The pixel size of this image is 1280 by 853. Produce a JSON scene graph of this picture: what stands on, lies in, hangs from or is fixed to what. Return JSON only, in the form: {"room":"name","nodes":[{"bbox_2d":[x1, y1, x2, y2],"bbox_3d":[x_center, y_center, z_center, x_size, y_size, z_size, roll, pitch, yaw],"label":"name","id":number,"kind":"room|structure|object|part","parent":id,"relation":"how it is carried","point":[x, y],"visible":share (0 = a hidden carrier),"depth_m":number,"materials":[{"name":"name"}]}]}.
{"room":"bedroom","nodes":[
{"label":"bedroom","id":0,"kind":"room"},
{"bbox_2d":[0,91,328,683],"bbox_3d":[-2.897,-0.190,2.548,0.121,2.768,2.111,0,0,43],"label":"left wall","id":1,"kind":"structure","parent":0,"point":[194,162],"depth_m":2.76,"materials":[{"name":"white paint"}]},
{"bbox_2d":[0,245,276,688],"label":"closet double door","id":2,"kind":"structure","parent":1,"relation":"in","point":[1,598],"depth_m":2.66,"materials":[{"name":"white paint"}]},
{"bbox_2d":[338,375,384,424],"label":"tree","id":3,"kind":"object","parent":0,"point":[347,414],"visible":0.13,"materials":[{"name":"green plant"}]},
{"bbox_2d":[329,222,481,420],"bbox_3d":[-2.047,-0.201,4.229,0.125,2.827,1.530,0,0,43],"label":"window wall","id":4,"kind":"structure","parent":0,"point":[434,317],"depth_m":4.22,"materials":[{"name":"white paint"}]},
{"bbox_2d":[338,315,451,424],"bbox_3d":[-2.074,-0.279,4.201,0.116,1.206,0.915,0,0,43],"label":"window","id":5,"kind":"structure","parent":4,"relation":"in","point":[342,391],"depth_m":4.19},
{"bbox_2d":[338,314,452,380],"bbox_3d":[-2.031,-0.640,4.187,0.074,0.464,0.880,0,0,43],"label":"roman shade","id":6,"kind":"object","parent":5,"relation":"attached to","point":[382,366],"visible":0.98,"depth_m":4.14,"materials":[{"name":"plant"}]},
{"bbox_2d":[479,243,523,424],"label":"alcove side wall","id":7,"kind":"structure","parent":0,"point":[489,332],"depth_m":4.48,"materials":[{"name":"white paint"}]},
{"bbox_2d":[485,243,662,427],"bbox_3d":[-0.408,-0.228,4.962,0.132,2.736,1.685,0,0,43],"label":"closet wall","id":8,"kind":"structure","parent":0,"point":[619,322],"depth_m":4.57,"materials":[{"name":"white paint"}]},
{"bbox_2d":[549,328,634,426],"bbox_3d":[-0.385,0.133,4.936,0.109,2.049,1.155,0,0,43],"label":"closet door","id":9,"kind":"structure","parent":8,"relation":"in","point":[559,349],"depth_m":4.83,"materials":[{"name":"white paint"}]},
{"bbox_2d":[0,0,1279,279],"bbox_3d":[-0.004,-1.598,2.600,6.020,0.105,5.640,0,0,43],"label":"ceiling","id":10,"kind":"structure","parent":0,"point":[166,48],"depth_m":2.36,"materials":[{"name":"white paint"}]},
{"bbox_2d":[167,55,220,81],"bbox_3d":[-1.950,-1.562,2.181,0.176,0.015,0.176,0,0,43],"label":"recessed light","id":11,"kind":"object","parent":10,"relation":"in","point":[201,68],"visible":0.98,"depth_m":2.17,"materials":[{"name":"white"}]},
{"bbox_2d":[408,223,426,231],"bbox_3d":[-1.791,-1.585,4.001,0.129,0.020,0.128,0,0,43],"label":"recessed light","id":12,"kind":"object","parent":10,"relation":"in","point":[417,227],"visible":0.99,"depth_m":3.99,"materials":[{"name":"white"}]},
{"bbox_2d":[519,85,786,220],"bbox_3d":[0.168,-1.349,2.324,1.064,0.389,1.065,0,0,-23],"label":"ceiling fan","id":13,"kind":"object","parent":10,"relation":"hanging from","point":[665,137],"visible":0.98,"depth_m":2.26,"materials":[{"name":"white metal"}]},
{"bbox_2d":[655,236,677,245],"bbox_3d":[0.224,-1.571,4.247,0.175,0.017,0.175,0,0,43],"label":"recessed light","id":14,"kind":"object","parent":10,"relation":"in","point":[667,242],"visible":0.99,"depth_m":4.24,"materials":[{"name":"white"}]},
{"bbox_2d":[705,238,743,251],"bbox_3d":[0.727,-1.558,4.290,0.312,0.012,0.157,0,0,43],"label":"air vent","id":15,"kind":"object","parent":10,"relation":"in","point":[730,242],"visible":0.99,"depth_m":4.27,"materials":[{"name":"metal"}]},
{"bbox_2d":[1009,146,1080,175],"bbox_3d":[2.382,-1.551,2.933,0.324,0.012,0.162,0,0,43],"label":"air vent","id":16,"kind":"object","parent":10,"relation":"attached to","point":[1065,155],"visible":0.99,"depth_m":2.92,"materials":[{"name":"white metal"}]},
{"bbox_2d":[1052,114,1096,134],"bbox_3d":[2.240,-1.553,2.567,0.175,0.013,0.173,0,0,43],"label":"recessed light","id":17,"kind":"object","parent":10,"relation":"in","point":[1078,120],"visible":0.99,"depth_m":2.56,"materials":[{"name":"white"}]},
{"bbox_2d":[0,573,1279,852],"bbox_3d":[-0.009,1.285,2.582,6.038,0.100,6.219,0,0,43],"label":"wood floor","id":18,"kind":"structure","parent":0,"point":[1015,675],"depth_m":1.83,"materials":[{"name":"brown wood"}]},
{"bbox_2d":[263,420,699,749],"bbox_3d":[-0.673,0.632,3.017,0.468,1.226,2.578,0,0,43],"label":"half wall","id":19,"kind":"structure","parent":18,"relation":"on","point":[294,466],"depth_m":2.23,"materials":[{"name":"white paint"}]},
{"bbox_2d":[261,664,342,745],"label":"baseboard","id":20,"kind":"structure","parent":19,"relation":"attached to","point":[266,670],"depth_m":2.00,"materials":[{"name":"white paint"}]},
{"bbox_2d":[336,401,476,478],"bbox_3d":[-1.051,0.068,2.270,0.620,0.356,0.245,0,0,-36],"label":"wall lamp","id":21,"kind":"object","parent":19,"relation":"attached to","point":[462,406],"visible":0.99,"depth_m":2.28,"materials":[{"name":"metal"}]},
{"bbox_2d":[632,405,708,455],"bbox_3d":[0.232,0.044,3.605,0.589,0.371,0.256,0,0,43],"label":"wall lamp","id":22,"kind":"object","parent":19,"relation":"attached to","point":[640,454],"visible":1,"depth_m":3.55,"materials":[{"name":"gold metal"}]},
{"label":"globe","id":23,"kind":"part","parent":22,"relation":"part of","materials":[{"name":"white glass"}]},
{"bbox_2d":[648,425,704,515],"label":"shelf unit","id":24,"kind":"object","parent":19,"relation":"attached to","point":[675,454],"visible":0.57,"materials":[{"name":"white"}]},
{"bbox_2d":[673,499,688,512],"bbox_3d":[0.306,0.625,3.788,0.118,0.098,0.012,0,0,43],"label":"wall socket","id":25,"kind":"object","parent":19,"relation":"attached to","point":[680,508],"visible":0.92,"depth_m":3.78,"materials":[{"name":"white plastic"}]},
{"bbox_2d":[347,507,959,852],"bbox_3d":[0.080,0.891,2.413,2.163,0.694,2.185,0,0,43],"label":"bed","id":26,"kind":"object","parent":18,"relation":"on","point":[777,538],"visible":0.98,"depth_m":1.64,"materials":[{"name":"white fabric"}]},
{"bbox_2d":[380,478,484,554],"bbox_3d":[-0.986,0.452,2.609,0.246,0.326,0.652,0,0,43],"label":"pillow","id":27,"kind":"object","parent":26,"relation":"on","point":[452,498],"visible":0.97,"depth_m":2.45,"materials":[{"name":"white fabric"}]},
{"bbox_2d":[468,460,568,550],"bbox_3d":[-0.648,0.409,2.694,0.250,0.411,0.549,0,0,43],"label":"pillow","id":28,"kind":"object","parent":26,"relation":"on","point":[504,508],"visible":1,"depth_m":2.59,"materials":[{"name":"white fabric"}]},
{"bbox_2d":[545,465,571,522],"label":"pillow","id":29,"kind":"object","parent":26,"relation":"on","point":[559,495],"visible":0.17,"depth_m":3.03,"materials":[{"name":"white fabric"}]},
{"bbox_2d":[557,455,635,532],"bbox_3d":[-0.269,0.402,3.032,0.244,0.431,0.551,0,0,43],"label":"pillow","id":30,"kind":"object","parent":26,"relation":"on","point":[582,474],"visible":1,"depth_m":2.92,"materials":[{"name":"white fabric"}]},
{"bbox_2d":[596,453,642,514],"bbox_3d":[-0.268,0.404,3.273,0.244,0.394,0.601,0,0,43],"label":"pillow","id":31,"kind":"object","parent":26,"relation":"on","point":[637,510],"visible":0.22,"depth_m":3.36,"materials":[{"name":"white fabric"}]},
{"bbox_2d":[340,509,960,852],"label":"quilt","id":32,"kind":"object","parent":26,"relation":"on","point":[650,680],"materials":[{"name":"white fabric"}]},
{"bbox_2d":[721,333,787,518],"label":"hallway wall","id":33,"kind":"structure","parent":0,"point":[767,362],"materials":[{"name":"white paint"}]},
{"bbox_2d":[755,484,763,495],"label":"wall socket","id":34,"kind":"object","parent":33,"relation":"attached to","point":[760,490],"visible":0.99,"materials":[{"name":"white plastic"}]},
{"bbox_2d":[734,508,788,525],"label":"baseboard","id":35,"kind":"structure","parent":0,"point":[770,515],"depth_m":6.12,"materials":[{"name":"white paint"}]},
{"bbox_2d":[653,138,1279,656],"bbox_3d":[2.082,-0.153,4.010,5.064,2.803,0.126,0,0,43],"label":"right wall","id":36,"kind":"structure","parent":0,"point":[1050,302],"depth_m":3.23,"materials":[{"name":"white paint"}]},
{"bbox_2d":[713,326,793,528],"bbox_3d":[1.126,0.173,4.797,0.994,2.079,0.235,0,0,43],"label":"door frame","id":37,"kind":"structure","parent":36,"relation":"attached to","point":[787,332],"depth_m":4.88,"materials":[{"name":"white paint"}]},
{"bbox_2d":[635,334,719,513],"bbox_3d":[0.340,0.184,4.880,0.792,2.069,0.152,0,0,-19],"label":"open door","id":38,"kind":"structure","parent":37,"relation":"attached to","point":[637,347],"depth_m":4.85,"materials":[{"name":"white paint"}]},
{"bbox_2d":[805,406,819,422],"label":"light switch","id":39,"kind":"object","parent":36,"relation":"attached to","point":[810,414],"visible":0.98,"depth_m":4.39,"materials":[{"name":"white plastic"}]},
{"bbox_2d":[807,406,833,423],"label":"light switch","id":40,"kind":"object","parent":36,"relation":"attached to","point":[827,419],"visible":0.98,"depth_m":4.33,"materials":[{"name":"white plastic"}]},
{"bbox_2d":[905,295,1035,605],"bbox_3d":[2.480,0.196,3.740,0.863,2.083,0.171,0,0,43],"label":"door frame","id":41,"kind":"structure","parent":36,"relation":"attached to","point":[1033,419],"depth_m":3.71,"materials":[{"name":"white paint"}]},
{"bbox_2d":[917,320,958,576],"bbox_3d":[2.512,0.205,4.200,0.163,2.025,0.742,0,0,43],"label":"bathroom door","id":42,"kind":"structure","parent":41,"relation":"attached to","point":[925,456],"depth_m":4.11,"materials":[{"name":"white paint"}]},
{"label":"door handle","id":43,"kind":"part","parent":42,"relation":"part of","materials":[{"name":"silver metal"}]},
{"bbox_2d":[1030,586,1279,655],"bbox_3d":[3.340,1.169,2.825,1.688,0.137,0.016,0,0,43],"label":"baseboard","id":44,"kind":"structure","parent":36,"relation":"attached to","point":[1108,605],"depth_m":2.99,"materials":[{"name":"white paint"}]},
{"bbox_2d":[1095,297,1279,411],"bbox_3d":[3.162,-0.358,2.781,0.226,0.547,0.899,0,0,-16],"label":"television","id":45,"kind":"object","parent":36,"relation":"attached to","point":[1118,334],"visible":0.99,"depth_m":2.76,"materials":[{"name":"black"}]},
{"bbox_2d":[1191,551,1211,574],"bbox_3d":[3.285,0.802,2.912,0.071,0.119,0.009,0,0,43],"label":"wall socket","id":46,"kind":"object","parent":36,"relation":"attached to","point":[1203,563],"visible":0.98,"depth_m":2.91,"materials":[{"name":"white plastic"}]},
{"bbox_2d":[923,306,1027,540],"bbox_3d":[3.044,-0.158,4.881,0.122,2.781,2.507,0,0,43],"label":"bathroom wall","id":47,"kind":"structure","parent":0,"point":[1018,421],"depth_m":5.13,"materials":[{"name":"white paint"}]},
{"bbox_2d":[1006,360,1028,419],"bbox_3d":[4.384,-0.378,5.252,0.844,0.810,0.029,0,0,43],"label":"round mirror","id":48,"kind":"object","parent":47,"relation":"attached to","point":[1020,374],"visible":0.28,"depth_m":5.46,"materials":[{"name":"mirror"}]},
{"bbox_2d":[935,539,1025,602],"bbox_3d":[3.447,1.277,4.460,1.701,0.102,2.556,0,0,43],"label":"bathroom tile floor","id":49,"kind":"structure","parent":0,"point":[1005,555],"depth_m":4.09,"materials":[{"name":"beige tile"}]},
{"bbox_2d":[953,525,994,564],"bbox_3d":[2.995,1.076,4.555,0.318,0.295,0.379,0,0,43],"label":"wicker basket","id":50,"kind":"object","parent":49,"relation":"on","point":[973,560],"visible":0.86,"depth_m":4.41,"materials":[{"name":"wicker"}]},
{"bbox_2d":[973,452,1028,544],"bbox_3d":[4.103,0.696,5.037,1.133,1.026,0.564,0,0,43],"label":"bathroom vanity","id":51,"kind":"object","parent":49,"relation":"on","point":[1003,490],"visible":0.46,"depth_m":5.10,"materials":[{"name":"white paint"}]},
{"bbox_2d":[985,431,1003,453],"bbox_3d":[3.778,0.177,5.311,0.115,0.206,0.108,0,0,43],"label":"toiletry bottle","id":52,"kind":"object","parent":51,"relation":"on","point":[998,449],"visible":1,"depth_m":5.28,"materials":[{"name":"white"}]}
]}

**Task item:** Apply a filter for "plant" to the entries and show each line that passes.

**Your solution:**
{"bbox_2d":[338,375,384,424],"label":"tree","id":3,"kind":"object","parent":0,"point":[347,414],"visible":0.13,"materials":[{"name":"green plant"}]},
{"bbox_2d":[338,314,452,380],"bbox_3d":[-2.031,-0.640,4.187,0.074,0.464,0.880,0,0,43],"label":"roman shade","id":6,"kind":"object","parent":5,"relation":"attached to","point":[382,366],"visible":0.98,"depth_m":4.14,"materials":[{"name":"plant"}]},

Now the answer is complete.